Text for analysis:
GPGPUs

Fri Aug 16 13:07:31 PDT 2013

On Friday, 16 August 2013 at 19:55:56 UTC, luminousone wrote:
>> The core (!) point here is that processor chips are rapidly 
>> becoming a
>> collection of heterogeneous cores. Any programming language 
>> that assumes
>> a single CPU or a collection of homogeneous CPUs has built-in
>> obsolescence.
>>
>> So the question I am interested in is whether D is the 
>> language that can
>> allow me to express in a single codebase a program in which 
>> parts will
>> be executed on one or more GPGPUs and parts on multiple CPUs. 
>> D has
>> support for the latter, std.parallelism and std.concurrency.
>>
>> I guess my question is whether people are interested in 
>> std.gpgpu (or
>> some more sane name).
>
> CUDA, works as a preprocessor pass that generates c files from 
> .cu extension files.
>
> In effect, to create a sensible environment for microthreaded 
> programming, they extend the language.
>
> a basic CUDA function looking something like...
>
> __global__ void add( float * a, float * b, float * c) {
>    int i = threadIdx.x;
>    c[i] = a[i] + b[i];
> }
>
> add<<< 1, 10 >>>( ptrA, ptrB, ptrC );
>
> Their is the buildin variables to handle the index location 
> threadIdx.x in the above example, this is something generated 
> by the thread scheduler in the video card/apu device.
>
> Generally calls to this setup has a very high latency, so using 
> this for a small handful of items as in the above example makes 
> no sense. In the above example that would end up using a single 
> execution cluster, and leave you prey to the latency of the 
> pcie bus, execution time, and latency costs of the video memory.

Requirement 1:
In the GPGPU thread, rewrite the part between "On Friday, 16" and "on multiple CPUs.", inclusive, substituting "source tree" for "codebase".
Requirement 2:
According to the GPGPU thread, which two D modules support running parts of a program on multiple CPUs?
Requirement 3:
Carry the GPGPU forum thread on from the point where it stops.

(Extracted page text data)
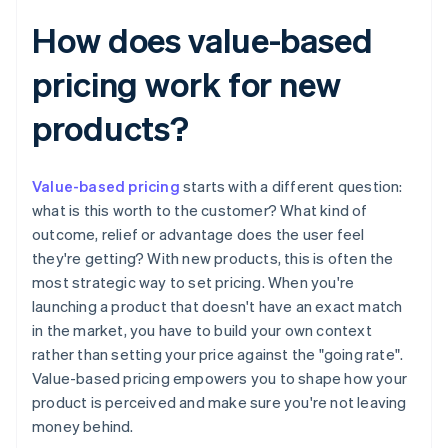
How does value-based
pricing work for new
products?
Value-based pricing
starts with a different question:
what is this worth to the customer? What kind of
outcome, relief or advantage does the user feel
they're getting? With new products, this is often the
most strategic way to set pricing. When you're
launching a product that doesn't have an exact match
in the market, you have to build your own context
rather than setting your price against the "going rate".
Value-based pricing empowers you to shape how your
product is perceived and make sure you're not leaving
money behind.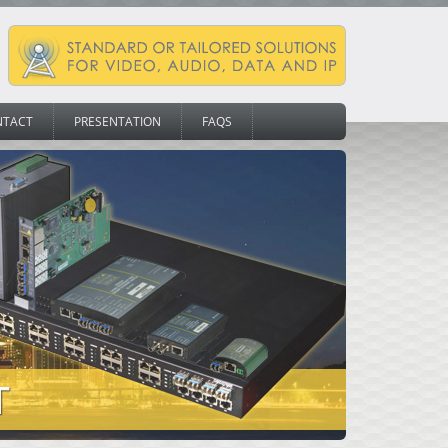
NTACT
PRESENTATION
FAQS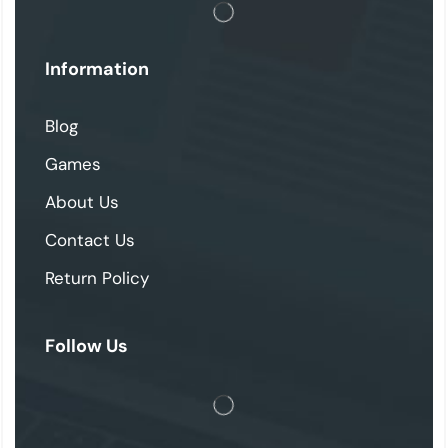
Information
Blog
Games
About Us
Contact Us
Return Policy
Follow Us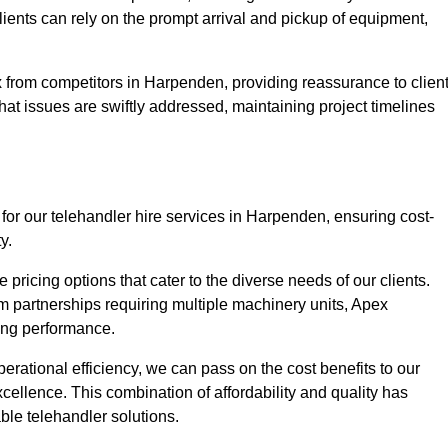
Clients can rely on the prompt arrival and pickup of equipment,
 from competitors in Harpenden, providing reassurance to clien
hat issues are swiftly addressed, maintaining project timelines
for our telehandler hire services in Harpenden, ensuring cost-
y.
pricing options that cater to the diverse needs of our clients.
erm partnerships requiring multiple machinery units, Apex
icing performance.
erational efficiency, we can pass on the cost benefits to our
cellence. This combination of affordability and quality has
ble telehandler solutions.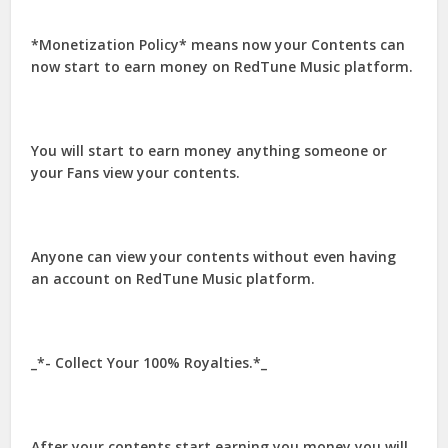
*Monetization Policy* means now your Contents can
now start to earn money on RedTune Music platform.
You will start to earn money anything someone or
your Fans view your contents.
Anyone can view your contents without even having
an account on RedTune Music platform.
_*- Collect Your 100% Royalties.*_
After your contents start earning you money you will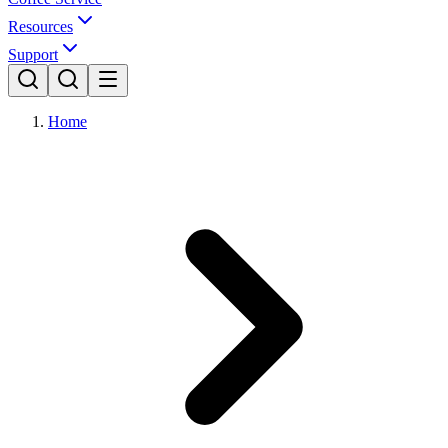
Resources
Support
Home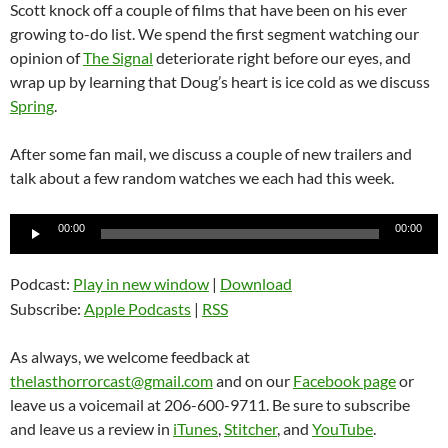
Scott knock off a couple of films that have been on his ever
growing to-do list. We spend the first segment watching our
opinion of
The Signal
deteriorate right before our eyes, and
wrap up by learning that Doug’s heart is ice cold as we discuss
Spring
.
After some fan mail, we discuss a couple of new trailers and
talk about a few random watches we each had this week.
Audio
00:00
00:00
Player
Podcast:
Play in new window
|
Download
Subscribe:
Apple Podcasts
|
RSS
As always, we welcome feedback at
thelasthorrorcast@gmail.com
and on our
Facebook page
or
leave us a voicemail at 206-600-9711. Be sure to subscribe
and leave us a review in
iTunes
,
Stitcher
, and
YouTube
.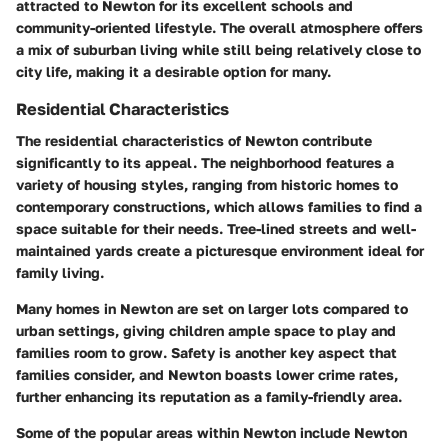
attracted to Newton for its excellent schools and
community-oriented lifestyle. The overall atmosphere offers
a mix of suburban living while still being relatively close to
city life, making it a desirable option for many.
Residential Characteristics
The residential characteristics of Newton contribute
significantly to its appeal. The neighborhood features a
variety of housing styles, ranging from historic homes to
contemporary constructions, which allows families to find a
space suitable for their needs. Tree-lined streets and well-
maintained yards create a picturesque environment ideal for
family living.
Many homes in Newton are set on larger lots compared to
urban settings, giving children ample space to play and
families room to grow. Safety is another key aspect that
families consider, and Newton boasts lower crime rates,
further enhancing its reputation as a family-friendly area.
Some of the popular areas within Newton include Newton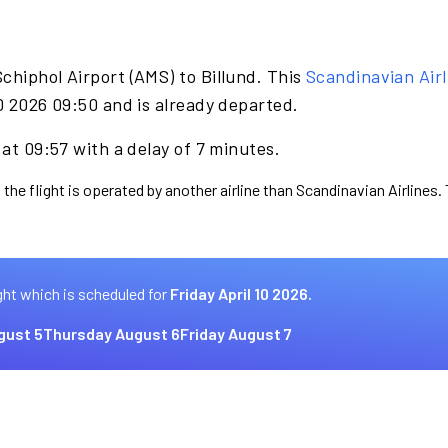
chiphol Airport (AMS) to Billund. This
Scandinavian Airl
10 2026 09:50 and is already departed.
 at 09:57 with a delay of 7 minutes.
 the flight is operated by another airline than Scandinavian Airlines.
ght which is scheduled for
Friday April 10 2026.
gust 5
Thursday August 6
Friday August 7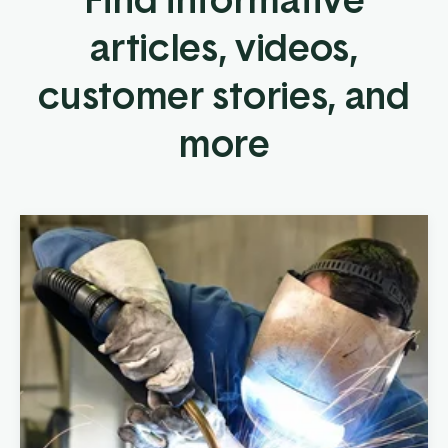
articles, videos,
customer stories, and
more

Answer 1:
On Friday, 16 August 2013 at 19:55:56 UTC, luminousone wrote:
>> The core (!) point here is that processor chips are rapidly 
>> becoming a
>> collection of heterogeneous cores. Any programming language 
>> that assumes
>> a single CPU or a collection of homogeneous CPUs has built-in
>> obsolescence.
>>
>> So the question I am interested in is whether D is the 
>> language that can
>> allow me to express in a single source tree a program in which 
>> parts will
>> be executed on one or more GPGPUs and parts on multiple CPUs.

Answer 2:
std.parallelism and std.concurrency

Answer 3:
>
> it doesn't get effective until you are working with large data 
> sets, that can take advantage of a massive number of threads 
> where the latency problems would be secondary to the sheer 
> calculations done.
>
> as far as D goes, we really only have one build in 
> microthreading capable language construct, foreach.
>
> However I don't think a library extension similar to 
> std.parallelism would work gpu based microthreading.
>
> foreach would need to have something to tell the compiler to 
> generate gpu bytecode for the code block it uses, and would 
> need instructions on when to use said code block based on 
> dataset size.
>
> while it is completely possible to have very little change with 
> function just add new property @microthreaded and the build in 
> variables for the index position/s, the calling syntax would 
> need changes to support a work range or multidimensional range 
> of some sort.
>
> perhaps looking something like....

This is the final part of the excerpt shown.